## Things to do
1: Which place names appear in the article about Houston's superdelegate?
2: Can you resume the article about Houston's superdelegate from the point where it stops?

## Extract to read
──────

Houston's superdelegate could be in center of convention battle

HOUSTON, Texas (KTRK) -- As Texans absorb the results from Super Tuesday's elections, the road to the Democratic nomination may not be any clearer.

Headed into the 14 contests on Tuesday, ABC News partner, FiveThirtyEight, suggested the most-likely outcome of the long Democratic primary process would be no one emerging with a majority of pledged delegates - sending the nomination for President Trump's opponent to a brokered convention.

FiveThirtyEight is waiting for the full Super Tuesday results to update its projection. In the meantime, the in-decision is putting Superdelegates in the spotlight.

If no Democratic candidate gets a majority once all the primaries are over, DNC Automatic Delegates (a Superdelegate's formal name) are thrust into the process, potentially providing the decisive votes at the convention. Regular delegates at the national convention are "pledged." In other words, state primary voters decide who their state delegation will vote for as states are called one-by-one at the convention. At past conventions, DNC Superdelegates were allowed to vote in the first ballot without regard to the primary results. For 2020, the rules changed, and Superdelegates only vote in second (or third, fourth, etc.) ballots if a majority winner isn't declared in the first ballot.

Houston's AJ Durrani is one of them. Durrani, a proud Texas Democrat, was elected to the position in 2016. The summer's convention in Milwaukee will be his first as a "superdelegate."

──────

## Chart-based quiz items
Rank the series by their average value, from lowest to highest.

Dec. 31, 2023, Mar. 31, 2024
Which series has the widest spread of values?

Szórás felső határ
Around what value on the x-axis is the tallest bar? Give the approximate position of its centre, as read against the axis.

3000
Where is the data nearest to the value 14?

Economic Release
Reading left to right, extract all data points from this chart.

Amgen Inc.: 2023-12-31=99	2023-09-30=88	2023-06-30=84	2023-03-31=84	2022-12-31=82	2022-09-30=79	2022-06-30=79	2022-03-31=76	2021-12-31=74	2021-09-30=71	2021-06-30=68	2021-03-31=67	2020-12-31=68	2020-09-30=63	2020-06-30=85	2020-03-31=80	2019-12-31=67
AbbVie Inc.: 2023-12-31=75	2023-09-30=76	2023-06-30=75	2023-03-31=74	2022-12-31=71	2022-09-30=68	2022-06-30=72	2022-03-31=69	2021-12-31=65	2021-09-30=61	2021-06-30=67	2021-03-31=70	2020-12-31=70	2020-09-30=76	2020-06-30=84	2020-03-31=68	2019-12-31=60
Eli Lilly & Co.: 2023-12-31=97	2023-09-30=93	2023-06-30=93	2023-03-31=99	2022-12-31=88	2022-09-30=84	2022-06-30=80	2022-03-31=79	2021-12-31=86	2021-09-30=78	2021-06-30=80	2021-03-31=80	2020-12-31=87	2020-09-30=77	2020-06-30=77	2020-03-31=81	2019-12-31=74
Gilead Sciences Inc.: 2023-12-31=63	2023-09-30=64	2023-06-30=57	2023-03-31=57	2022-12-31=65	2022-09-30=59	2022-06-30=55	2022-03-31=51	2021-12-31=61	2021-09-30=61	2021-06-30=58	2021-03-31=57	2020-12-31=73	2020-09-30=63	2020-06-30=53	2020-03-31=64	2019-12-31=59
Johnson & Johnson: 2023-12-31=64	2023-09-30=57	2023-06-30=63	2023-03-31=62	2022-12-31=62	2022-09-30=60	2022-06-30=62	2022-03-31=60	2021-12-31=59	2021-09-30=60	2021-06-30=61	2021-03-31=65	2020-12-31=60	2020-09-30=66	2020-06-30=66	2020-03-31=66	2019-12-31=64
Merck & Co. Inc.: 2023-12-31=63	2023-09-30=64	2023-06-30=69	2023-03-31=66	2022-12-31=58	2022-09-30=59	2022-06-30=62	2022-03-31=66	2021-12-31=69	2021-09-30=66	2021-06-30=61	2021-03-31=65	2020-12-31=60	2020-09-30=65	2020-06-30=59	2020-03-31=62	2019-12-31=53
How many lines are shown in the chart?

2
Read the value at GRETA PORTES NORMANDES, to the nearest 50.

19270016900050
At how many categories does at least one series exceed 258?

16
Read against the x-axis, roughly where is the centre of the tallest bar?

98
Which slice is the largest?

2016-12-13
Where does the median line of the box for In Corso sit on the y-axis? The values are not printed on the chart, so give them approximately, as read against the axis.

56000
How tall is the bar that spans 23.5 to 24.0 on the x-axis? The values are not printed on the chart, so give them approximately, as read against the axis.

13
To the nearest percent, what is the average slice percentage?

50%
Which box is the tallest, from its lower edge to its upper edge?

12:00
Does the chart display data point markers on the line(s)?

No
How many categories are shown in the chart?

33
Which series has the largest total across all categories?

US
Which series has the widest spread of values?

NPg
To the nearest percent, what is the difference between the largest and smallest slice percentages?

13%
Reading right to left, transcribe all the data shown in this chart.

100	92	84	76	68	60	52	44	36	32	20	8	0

──────

## Expected outputs
1: Houston, Texas, Milwaukee

2:
When we caught up with Durrani on Super Tuesday, Durrani told us he hasn't made up his mind on who he would vote for. He did tell ABC13's Ted Oberg he does not feel compelled to vote for the candidate with the most votes if he or she is short of a majority. So, he will vote for whoever he thinks is best. It's a lot of political pressure, but not many perks. Superdelegates have to pay their own way to the convention, and pay for their own food and drinks.

"When people find out you're an automatic or a superdelegate, what's the one question they ask?" ABC13's Oberg asked Durrani. "'Who are you supporting for president?' And I say, 'Well, I'm looking like everybody else.'"

His assurance doesn't mean that everybody trusts the idea of delegates with more power, especially some Democratic voters who see Democratic leaders coalescing around Joe Biden to defeat Bernie Sanders before turning to Donald Trump.

"I think people think we will get in a dark room in Milwaukee, and then, basically, make up a choice and bring up a candidate who may or may not have run the primaries," Durrani told ABC13. He assured voters, "We will gather in a lighted room, I'm sure. And everybody's vote will be open. They will not be a secret ballot of any kind."